# [Task]
Copy exactly the last part of the entries, starting from the line with "#### Parameters" and including the final line.
*** Record set Section Begins ***
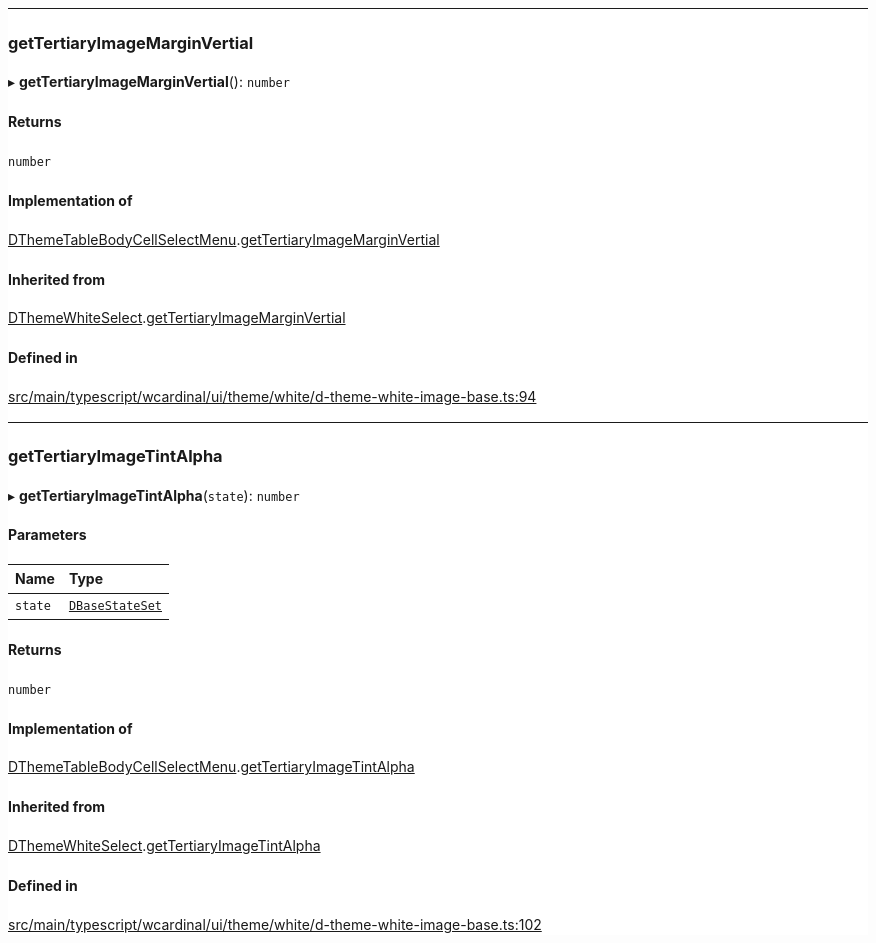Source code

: ___

### getTertiaryImageMarginVertial

▸ **getTertiaryImageMarginVertial**(): `number`

#### Returns

`number`

#### Implementation of

[DThemeTableBodyCellSelectMenu](../interfaces/DThemeTableBodyCellSelectMenu.md).[getTertiaryImageMarginVertial](../interfaces/DThemeTableBodyCellSelectMenu.md#gettertiaryimagemarginvertial)

#### Inherited from

[DThemeWhiteSelect](DThemeWhiteSelect.md).[getTertiaryImageMarginVertial](DThemeWhiteSelect.md#gettertiaryimagemarginvertial)

#### Defined in

[src/main/typescript/wcardinal/ui/theme/white/d-theme-white-image-base.ts:94](https://github.com/winter-cardinal/winter-cardinal-ui/blob/v0.205.1/src/main/typescript/wcardinal/ui/theme/white/d-theme-white-image-base.ts#L94)

___

### getTertiaryImageTintAlpha

▸ **getTertiaryImageTintAlpha**(`state`): `number`

#### Parameters

| Name | Type |
| :------ | :------ |
| `state` | [`DBaseStateSet`](../interfaces/DBaseStateSet.md) |

#### Returns

`number`

#### Implementation of

[DThemeTableBodyCellSelectMenu](../interfaces/DThemeTableBodyCellSelectMenu.md).[getTertiaryImageTintAlpha](../interfaces/DThemeTableBodyCellSelectMenu.md#gettertiaryimagetintalpha)

#### Inherited from

[DThemeWhiteSelect](DThemeWhiteSelect.md).[getTertiaryImageTintAlpha](DThemeWhiteSelect.md#gettertiaryimagetintalpha)

#### Defined in

[src/main/typescript/wcardinal/ui/theme/white/d-theme-white-image-base.ts:102](https://github.com/winter-cardinal/winter-cardinal-ui/blob/v0.205.1/src/main/typescript/wcardinal/ui/theme/white/d-theme-white-image-base.ts#L102)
*** Record set Section Ends ***
# [Written solution]
#### Parameters

| Name | Type |
| :------ | :------ |
| `state` | [`DBaseStateSet`](../interfaces/DBaseStateSet.md) |

#### Returns

`number`

#### Implementation of

[DThemeTableBodyCellSelectMenu](../interfaces/DThemeTableBodyCellSelectMenu.md).[getTertiaryImageTintAlpha](../interfaces/DThemeTableBodyCellSelectMenu.md#gettertiaryimagetintalpha)

#### Inherited from

[DThemeWhiteSelect](DThemeWhiteSelect.md).[getTertiaryImageTintAlpha](DThemeWhiteSelect.md#gettertiaryimagetintalpha)

#### Defined in

[src/main/typescript/wcardinal/ui/theme/white/d-theme-white-image-base.ts:102](https://github.com/winter-cardinal/winter-cardinal-ui/blob/v0.205.1/src/main/typescript/wcardinal/ui/theme/white/d-theme-white-image-base.ts#L102)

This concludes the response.